Black drum are the largest members of the family Sciaenidae (sigh-EE-nih-dee), which includes drums and croakers. Sciaenids are known having the ability to produce a “croaking” or “drumming” sound. To produce the sound, sciaenids possess special muscles called sonic muscle fibers that vibrate against the swim bladder. These sonic muscle fibers run horizontally along both sides of a fish’s body and are connected to a central tendon which surrounds the swim bladder. When the sonic muscle fibers are contracted against the swim bladder, they produce the drumming or croaking sound that gives drum and croaker their common name.

A scientist colleague of mine, James Locascio, spent quite a few years studying the sounds of black drum in southwest Florida while he was a Ph.D. student at the University of South Florida. Drumming can be used for a variety of reasons, but most notably it is used for spawning. Whereas a lot of fish species move to the passes or offshore to spawn, black drum spawn both in near shore waters and in the estuary. Spawning takes place from late fall through early spring. During spawning black drum produce high intensity sounds that are associated with courtship and spawning. These sounds are loud enough to be heard from a boat and even a waterfront home.

To study sound production associated with black drum spawning, James (who by the way now works at Mote Marine Laboratory) deployed acoustic equipment that recorded fish sounds in the Punta Gorda Isles canal system and in the Cape Coral canal system. Although all fish make sound, black drum can be identified based on the sound wave frequency they drum at. What Jim found was that some black drum produced sound occasionally during the day, but the black drum chorus increased sharply from late afternoon to early evening and lasted up to 12 hours during the peak spawning season from January through March.

Black drum are multiple spawners and are capable of spawning every three days during the spawning season. Female black drum mature around 4-6 years in age. Males mature earlier and at smaller sizes. During a single season an average sized black drum female can produce around 32 million eggs. Black drum eggs are free floating and hatch in less than 24 hours. Newly hatched larvae rely on tidal currents to transport them to their preferred nutrient rich, muddy water nursery habitats inside tidal creeks and canals. Interestingly, black drum less than three quarters of an inch in length already have visible barbels for feeding along their muddy bottom nursery habitat. As black drum grow their habitat preferences change with adults’ preferring bare bottom areas in shallow water, particularly areas with high water movement and oyster reefs.

Black Drum schooling at the surface.
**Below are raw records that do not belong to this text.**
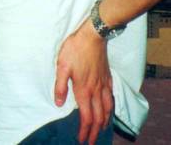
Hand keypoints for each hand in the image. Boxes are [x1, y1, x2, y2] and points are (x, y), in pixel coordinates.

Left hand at [54, 19, 113, 143]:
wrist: (93, 35)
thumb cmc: (75, 49)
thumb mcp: (62, 66)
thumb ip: (60, 86)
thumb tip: (59, 103)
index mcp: (84, 90)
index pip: (86, 117)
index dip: (84, 131)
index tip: (81, 140)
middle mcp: (96, 90)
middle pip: (98, 117)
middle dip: (95, 132)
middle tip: (91, 141)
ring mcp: (104, 84)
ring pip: (108, 109)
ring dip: (105, 122)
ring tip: (101, 130)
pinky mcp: (108, 77)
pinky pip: (112, 97)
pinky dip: (111, 108)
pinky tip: (109, 108)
Photo: Capt. Jay Withers

Black Drum schooling at the surface. Photo: Capt. Jay Withers

Black drum are primarily bottom feeders, although occasionally, they have been observed feeding on small finfish at the surface. Young black drum feed mostly on very tiny invertebrates whereas larger black drum feed on larger mollusks, crabs, and shrimps. Black drum larvae are preyed upon by jellyfish and comb jellies. As they get larger, juveniles are prey for other fish such as spotted sea trout and crevalle jack, and adults are likely prey for sharks.
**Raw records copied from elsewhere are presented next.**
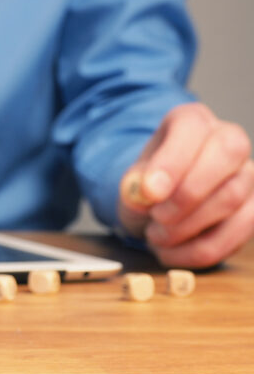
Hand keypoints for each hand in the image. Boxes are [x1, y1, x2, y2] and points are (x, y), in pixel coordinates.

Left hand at [119, 103, 253, 267]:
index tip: (148, 193)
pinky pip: (240, 230)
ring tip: (155, 237)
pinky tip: (171, 253)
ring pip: (233, 196)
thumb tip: (143, 194)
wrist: (157, 204)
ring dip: (189, 226)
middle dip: (188, 194)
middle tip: (156, 218)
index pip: (191, 127)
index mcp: (191, 120)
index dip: (171, 161)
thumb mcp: (131, 180)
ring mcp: (247, 173)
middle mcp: (227, 139)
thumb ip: (134, 185)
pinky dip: (202, 249)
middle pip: (227, 153)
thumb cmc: (148, 185)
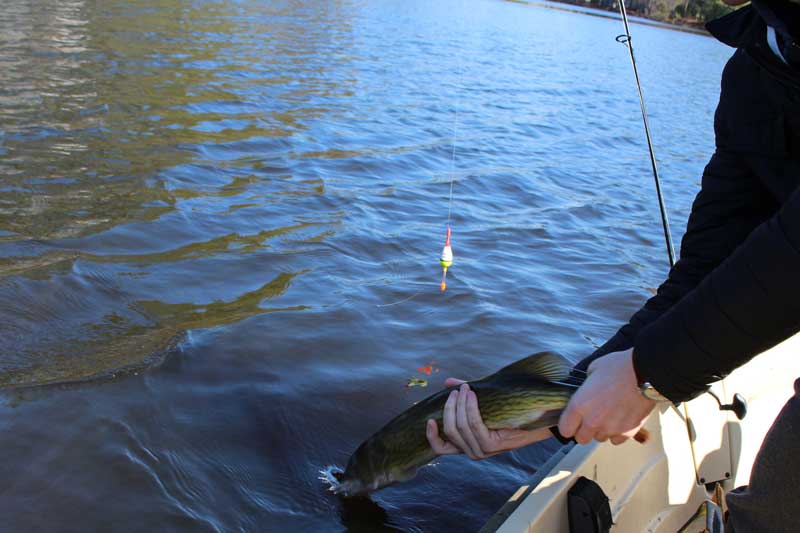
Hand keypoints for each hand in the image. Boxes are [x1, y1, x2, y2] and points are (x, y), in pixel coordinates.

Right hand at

The salinity range of black drum is very broad but generally older fish tend to migrate towards saltier water. Older black drum are also known to move offshore where they form large schools that can migrate over large distances.
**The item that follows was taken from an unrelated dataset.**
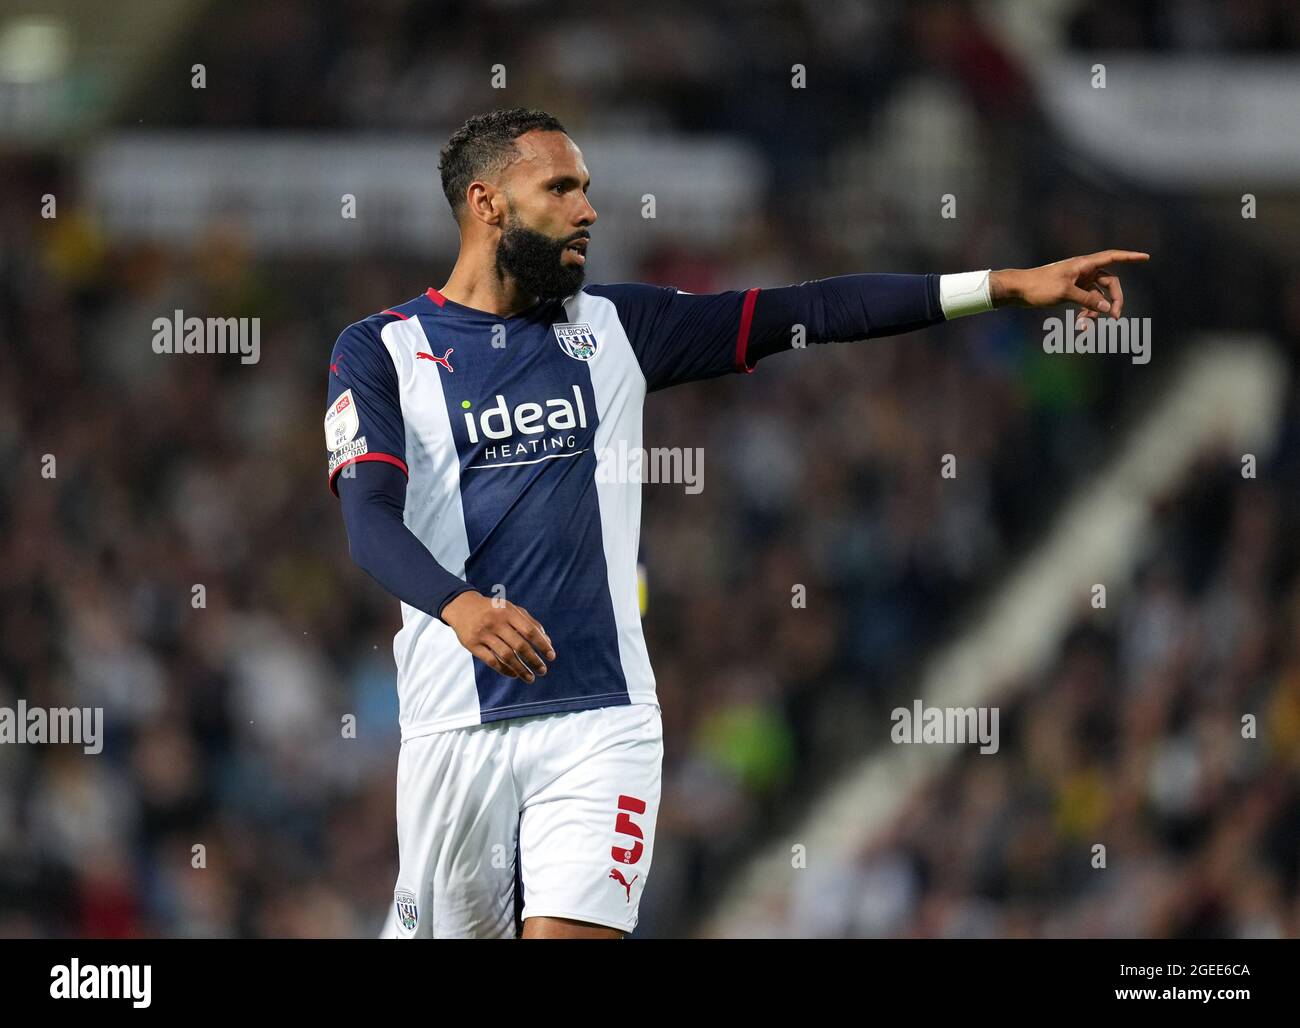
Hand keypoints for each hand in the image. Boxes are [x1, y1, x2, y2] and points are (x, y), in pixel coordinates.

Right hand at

Black drum fun fact: Pogonias in the black drum’s scientific name means bearded, referring to its barbels, and cromis means to croak.

Sources:
Atlantic States Marine Fisheries Commission. 2012. Draft Interstate Fishery Management plan for Black Drum, report to U.S. Department of Commerce, NOAA, October 2012.

Locascio, J.V. and D.A. Mann. 2011. Diel and seasonal timing of sound production by black drum (Pogonias cromis), Fish Bull. 3(109), 327-338.